Baseball/Softball: A Tight Grip on the Bat Does Not Improve Hitting Effectiveness
Baseball/Softball: A Tight Grip on the Bat Does Not Improve Hitting Effectiveness

Baseball/Softball: A Tight Grip on the Bat Does Not Improve Hitting Effectiveness

Nancy and Randy Ring

Science is a wonderful thing! It can disprove a dad's lifetime of instruction to his kids...for example, when it comes to gripping a baseball bat. For years, many of us believed that a firm grip on the bat at contact would to propel the ball farther.
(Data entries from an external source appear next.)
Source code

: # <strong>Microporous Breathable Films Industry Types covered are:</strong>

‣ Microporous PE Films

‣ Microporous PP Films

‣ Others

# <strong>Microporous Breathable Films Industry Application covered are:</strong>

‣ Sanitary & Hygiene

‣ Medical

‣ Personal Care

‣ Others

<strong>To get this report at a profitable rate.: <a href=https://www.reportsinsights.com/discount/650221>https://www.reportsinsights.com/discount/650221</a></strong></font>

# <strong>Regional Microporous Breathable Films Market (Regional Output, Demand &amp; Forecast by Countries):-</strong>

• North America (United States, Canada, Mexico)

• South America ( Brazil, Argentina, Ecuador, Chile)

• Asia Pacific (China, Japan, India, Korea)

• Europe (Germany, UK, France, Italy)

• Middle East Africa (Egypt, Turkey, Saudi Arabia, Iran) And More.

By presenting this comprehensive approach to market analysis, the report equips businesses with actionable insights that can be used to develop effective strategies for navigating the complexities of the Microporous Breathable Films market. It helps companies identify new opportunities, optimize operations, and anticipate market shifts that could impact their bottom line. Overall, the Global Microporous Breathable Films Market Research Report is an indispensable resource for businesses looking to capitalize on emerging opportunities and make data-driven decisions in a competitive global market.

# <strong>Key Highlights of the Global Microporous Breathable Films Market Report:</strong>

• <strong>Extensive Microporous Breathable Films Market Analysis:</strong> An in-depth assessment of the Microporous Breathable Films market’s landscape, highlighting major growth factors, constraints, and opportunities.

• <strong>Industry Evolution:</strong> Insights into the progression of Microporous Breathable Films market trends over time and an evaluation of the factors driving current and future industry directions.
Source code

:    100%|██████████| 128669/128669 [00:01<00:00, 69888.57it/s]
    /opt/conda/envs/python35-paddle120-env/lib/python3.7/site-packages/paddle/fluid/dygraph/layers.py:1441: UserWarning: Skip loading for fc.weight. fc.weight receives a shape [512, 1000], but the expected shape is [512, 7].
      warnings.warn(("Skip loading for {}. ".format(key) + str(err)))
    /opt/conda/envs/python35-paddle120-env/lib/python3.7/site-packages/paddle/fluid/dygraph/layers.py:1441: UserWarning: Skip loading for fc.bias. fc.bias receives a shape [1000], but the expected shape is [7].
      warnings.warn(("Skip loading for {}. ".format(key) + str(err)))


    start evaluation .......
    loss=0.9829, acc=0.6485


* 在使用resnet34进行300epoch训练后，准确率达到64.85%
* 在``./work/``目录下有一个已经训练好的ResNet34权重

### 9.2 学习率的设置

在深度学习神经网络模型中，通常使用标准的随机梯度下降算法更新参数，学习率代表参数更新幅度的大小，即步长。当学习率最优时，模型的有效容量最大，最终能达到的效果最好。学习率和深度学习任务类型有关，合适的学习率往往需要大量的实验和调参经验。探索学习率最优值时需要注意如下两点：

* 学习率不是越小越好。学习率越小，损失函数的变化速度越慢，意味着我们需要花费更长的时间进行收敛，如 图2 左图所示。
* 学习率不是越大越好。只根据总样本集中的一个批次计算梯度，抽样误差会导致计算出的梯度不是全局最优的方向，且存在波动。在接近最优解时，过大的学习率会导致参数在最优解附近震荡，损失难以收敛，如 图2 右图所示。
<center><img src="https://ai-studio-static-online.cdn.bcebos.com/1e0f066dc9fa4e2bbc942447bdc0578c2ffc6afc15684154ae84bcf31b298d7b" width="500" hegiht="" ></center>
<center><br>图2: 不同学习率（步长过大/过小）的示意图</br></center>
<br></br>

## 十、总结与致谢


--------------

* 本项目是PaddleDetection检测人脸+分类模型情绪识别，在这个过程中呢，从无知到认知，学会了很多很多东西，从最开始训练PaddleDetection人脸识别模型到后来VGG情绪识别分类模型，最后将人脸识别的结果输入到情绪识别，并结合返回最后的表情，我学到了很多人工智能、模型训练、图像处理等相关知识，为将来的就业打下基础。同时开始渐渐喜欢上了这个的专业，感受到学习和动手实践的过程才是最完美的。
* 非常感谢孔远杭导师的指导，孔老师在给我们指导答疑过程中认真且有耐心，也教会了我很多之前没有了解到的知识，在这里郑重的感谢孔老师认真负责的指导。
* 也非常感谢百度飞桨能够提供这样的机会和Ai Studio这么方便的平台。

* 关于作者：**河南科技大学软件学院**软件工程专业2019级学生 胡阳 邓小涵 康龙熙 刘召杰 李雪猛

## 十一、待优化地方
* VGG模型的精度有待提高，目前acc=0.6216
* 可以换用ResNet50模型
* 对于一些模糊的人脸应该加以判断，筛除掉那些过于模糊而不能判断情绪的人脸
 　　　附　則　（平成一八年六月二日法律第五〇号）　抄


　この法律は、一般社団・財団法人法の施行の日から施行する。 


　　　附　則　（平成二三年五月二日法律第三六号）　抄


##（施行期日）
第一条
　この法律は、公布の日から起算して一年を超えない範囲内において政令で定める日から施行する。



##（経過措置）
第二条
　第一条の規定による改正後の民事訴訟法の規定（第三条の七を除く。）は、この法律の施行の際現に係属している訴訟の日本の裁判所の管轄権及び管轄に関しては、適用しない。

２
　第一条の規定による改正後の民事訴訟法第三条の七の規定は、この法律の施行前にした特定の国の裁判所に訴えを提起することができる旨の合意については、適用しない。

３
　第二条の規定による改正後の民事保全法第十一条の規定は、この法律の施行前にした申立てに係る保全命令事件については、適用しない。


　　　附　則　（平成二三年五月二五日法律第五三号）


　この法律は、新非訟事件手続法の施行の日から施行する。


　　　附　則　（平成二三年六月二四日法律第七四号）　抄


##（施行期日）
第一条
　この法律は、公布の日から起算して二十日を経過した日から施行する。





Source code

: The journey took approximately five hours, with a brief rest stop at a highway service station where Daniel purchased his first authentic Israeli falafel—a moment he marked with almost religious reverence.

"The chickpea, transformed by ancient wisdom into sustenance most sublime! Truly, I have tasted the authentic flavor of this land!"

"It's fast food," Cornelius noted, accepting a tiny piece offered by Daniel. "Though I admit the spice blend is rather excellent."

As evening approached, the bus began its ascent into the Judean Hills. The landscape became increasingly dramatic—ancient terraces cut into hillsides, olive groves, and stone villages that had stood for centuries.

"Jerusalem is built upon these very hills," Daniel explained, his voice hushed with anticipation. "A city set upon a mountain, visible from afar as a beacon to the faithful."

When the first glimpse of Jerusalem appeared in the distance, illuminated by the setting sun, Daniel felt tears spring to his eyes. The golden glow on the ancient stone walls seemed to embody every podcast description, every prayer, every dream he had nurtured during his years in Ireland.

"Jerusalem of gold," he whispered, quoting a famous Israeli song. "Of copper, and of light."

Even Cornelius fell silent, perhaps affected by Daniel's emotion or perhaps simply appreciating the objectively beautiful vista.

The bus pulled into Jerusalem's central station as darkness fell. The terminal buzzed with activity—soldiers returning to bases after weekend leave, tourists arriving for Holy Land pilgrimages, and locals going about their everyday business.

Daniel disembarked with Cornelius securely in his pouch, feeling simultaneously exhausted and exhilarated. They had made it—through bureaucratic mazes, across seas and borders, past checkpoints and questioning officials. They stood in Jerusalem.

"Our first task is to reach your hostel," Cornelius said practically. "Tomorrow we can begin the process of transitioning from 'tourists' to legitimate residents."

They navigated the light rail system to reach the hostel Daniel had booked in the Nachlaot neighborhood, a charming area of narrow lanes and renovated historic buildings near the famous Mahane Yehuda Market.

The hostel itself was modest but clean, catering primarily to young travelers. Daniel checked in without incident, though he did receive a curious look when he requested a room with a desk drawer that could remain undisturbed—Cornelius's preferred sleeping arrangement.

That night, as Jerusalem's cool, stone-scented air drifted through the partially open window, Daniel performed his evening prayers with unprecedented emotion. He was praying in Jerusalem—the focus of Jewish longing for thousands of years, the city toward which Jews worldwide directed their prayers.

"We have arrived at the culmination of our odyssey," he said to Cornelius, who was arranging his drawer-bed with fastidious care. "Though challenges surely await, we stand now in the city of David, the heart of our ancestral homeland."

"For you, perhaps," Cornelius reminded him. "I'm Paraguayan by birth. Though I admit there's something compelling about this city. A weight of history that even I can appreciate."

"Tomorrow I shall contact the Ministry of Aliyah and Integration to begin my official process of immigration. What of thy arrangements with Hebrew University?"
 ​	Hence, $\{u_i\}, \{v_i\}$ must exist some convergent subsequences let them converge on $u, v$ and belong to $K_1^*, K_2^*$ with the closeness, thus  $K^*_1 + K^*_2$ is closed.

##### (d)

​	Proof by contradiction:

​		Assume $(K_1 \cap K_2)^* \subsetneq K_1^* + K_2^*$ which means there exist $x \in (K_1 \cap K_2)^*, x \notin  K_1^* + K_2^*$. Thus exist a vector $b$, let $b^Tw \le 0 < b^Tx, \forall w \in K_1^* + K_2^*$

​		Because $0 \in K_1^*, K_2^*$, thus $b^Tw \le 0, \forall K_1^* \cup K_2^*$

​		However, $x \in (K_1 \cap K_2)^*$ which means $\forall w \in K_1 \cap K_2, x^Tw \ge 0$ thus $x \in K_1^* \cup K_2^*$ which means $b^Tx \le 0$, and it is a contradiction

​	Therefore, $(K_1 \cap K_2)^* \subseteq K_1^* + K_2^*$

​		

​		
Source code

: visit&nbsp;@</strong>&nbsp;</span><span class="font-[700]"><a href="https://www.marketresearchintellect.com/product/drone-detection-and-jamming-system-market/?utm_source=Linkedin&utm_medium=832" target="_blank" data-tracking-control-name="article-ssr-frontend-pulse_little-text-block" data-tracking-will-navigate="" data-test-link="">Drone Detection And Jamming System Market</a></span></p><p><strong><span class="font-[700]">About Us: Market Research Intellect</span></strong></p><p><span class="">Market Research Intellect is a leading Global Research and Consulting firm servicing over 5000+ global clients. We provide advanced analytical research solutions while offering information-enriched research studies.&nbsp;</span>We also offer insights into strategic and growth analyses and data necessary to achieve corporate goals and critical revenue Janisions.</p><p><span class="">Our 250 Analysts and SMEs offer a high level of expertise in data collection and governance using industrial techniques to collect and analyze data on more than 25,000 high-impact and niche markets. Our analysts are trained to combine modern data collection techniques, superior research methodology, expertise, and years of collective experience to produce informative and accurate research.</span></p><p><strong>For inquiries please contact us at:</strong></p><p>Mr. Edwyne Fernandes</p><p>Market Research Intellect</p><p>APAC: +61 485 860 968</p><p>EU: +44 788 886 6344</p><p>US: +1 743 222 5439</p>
Not so, says physicist Alan Nathan, from the University of Illinois. In a recently published article in the American Journal of Physics, Nathan reveals new research showing that the grip on the bat during contact with the baseball has no effect on the speed or trajectory of the batted ball. In fact, there is no difference even if the batter takes one hand off the bat at the point of contact.

Reasons
There are several reasons why this is true:

  • At the moment of contact, the batter's hands add very little to the amount of force exerted on the ball. That's because bat speed is generated before contact occurs.
  • The collision between bat and baseball creates a vibrational wave in the bat that affects the speed of the ball leaving the bat. However, by the time the wave works its way down the bat to the hands, the ball has already departed and separated from the bat. This negates any possible effect the hands might have had on the vibrational wave and, ultimately, the speed and trajectory of the batted ball.

Helpful Hints
When teaching the science and art of hitting, let your batters grip the bat with loose hands. You'll often see pro players wiggling their fingers while in their stance. That's because tight muscles are slow muscles, and keeping the grip relaxed reduces tension in the arms and allows the arms to generate more bat speed. The hands will automatically tighten as contact approaches, although - as we have just pointed out - a death grip is not necessary.